Después de leer el magnífico prólogo de Infectus, escrito por el gran Carlos Sisí, me metí de lleno en una historia asombrosa dividida en cuatro capítulos y con un total de noventa y cuatro actos. En los dos primeros capítulos Ángel Villán nos habla de la devastación del planeta y de sus terribles consecuencias,  de cómo la Tierra se vio infestada de seres que volvieron a la vida mediante la propagación de un virus al que el sur humano sucumbió, pero también tiene una segunda historia,  una en la que hay que hacer mayor hincapié, pues es en ella donde el autor nos relata la incesante búsqueda de identidad del protagonista de Infectus. Es aquí donde se elabora una mayor atmósfera de suspense y donde todo se mezcla con el terror generado por la multitud de podridos que invaden Madrid y sus alrededores. Nuestro personaje hará todo lo posible por saber quien es, aunque con ello arriesgue su vida no se detendrá hasta encontrar la ansiada respuesta. Todo lo que sabe es que fue rescatado por un campesino llamado Belmiro de una celda donde se encontraba prisionero antes del desastre, antes de que aparecieran los apestosos y el mundo se fuera al garete. Enzo, el nombre que le han dado sus nuevos amigos, sabe que la respuesta a su pregunta se halla encerrada con llave en la taquilla número veintiocho y está decidido a obtenerla, pese a las recomendaciones de sus compañeros de que se quede en un lugar seguro.

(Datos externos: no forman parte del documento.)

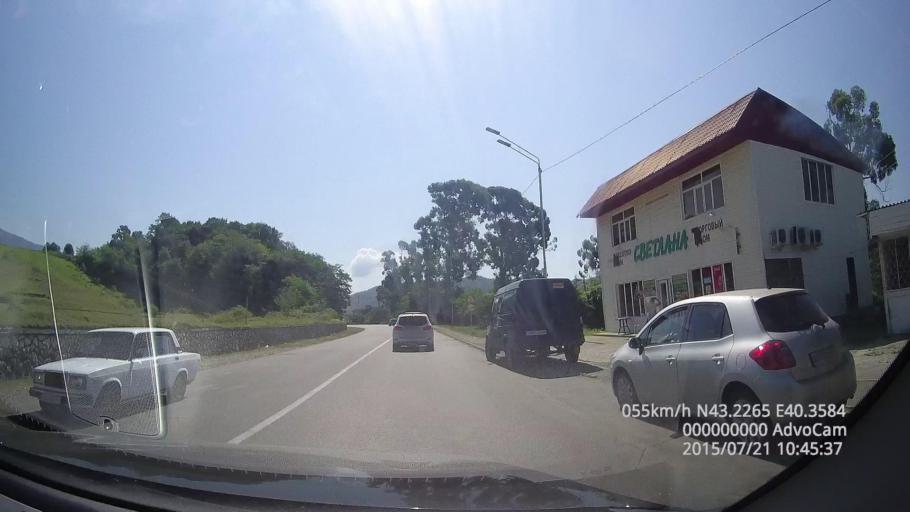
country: GE
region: Abkhazia
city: Bich'vinta
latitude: 43.2264
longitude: 40.3588
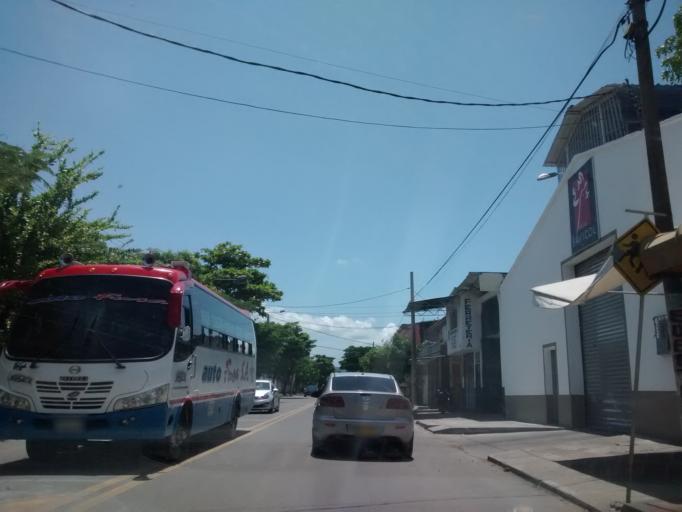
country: CO
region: Cundinamarca
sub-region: Girardot
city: Girardot City
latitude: 4.3004
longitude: -74.8006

El tercer capítulo de esta novela, titulado “Sirena do los volcanes”, está escrito en primera persona. Esto se debe a que es un cuaderno de bitácora que encuentran los protagonistas de esta novela y donde parecen hallarse las respuestas que Enzo busca a toda costa. En mi opinión, esta parte está magistralmente conseguida, conecté enseguida con ella y la leí en un santiamén.

Quizás pienses que hasta aquí toda la historia es normal, más o menos lo típico que nos cuentan otras obras de este género. Yo pensé lo mismo, pero es en la última parte, el cuarto capítulo, donde todo da un giro inesperado. Me quedé sorprendido de cómo cambiaron las tornas. Leí una historia tan espeluznante que se me erizaron todos los pelos del cuerpo. No me olvidaré tan fácilmente del ruido de los tacones de esa cruel mujer rondando por los pasillos de ese misterioso lugar lleno de dolor y de odio. Aún sabiendo que el miedo me acecha, el cuerpo me pide saber más de Enzo, de la enigmática Udane, de Belmiro, el campesino y de Cora, la niñita ciega que tanto ha sufrido.

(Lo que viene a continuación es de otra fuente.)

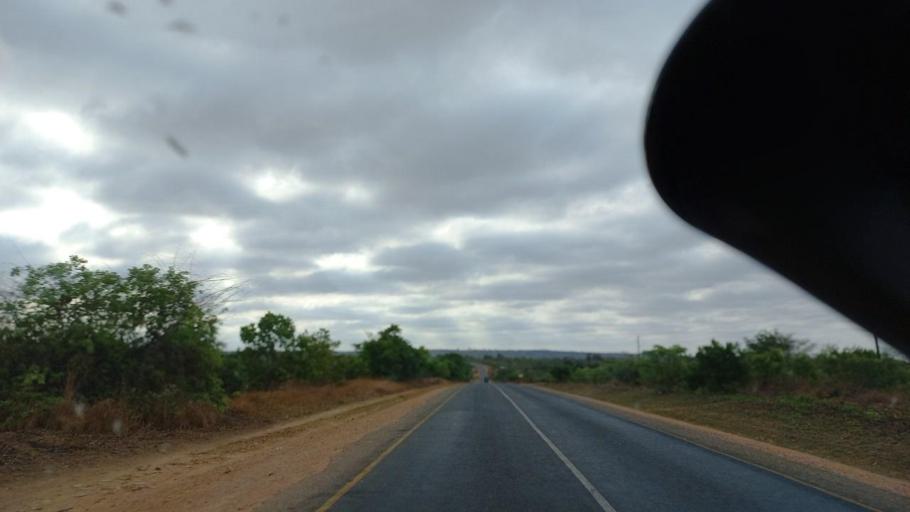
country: ZM
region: Lusaka
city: Chongwe
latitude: -15.2875
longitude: 28.7968
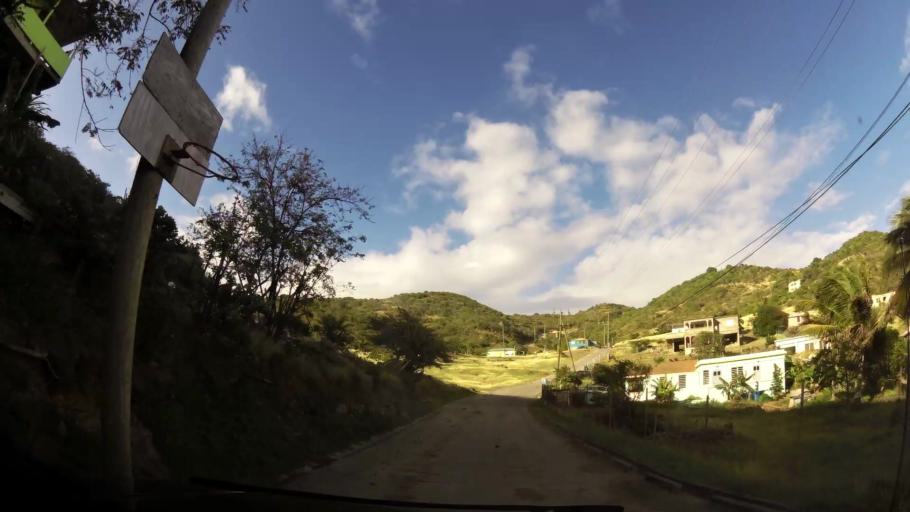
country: MS
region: Saint Peter
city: Brades
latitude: 16.7989
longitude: -62.1947
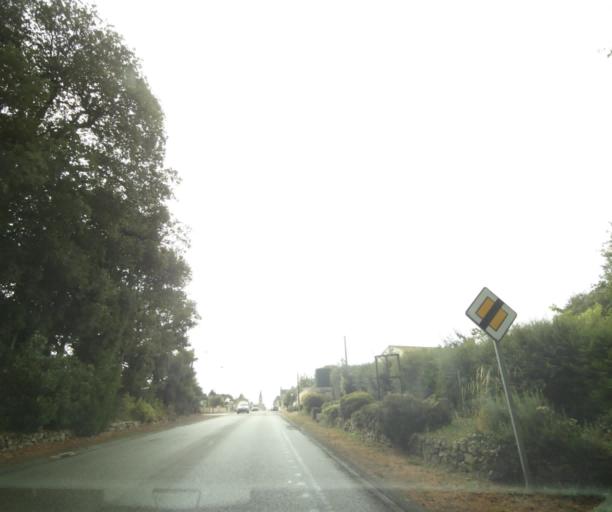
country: FR
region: Pays de la Loire
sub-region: Departement de la Vendee
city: Avrille
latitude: 46.4719
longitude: -1.5006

Sí, creo que comenzaré la segunda y última parte de esta historia en la mayor brevedad, apenas cuando consiga recuperarme del susto.

3 comments

  1. No se puede intentar responder recién levantado uno, jajaja.

    Quería decir:
    Qué grata sorpresa encontrarme mientras desayuno con esta magnífica reseña. Maginifica ¿por qué? No por lo bien que pinta la novela, si no porque es de esas opiniones que recibo acerca de la historia donde se incide en lo que más luché. En sorprender. En no hacer una de zombies, y eso que al escribía cuando solo existia Apocalisis Z y Los Caminantes, ¡quién me diria que a día de hoy, rondando el centenar de títulos, puede seguir sorprendiendo!.
    Y también que se mencione la historia real que hay detrás, muy lejos de los muertos vivientes, que incidas en los capítulos que más disfruté escribiendo, que cogieses tanta manía a la tacones… Espero con muchas ganas la reseña de la segunda parte, para ver si funcionó igual de bien :)
    ¡Abrazos!

    • Oscar dice:

      Aunque parezca que en el género Z ya está todo inventado, siempre
      hay sorpresas. Y la acción y el suspense no tienen límites en este tipo de novela. Si tu objetivo fue sorprender, conmigo lo lograste. :)

      Leí la segunda entrega e hice la reseña. Habrá que esperar, añadir un poquito más de suspense.

      Es un placer leerte. Gracias por el comentario.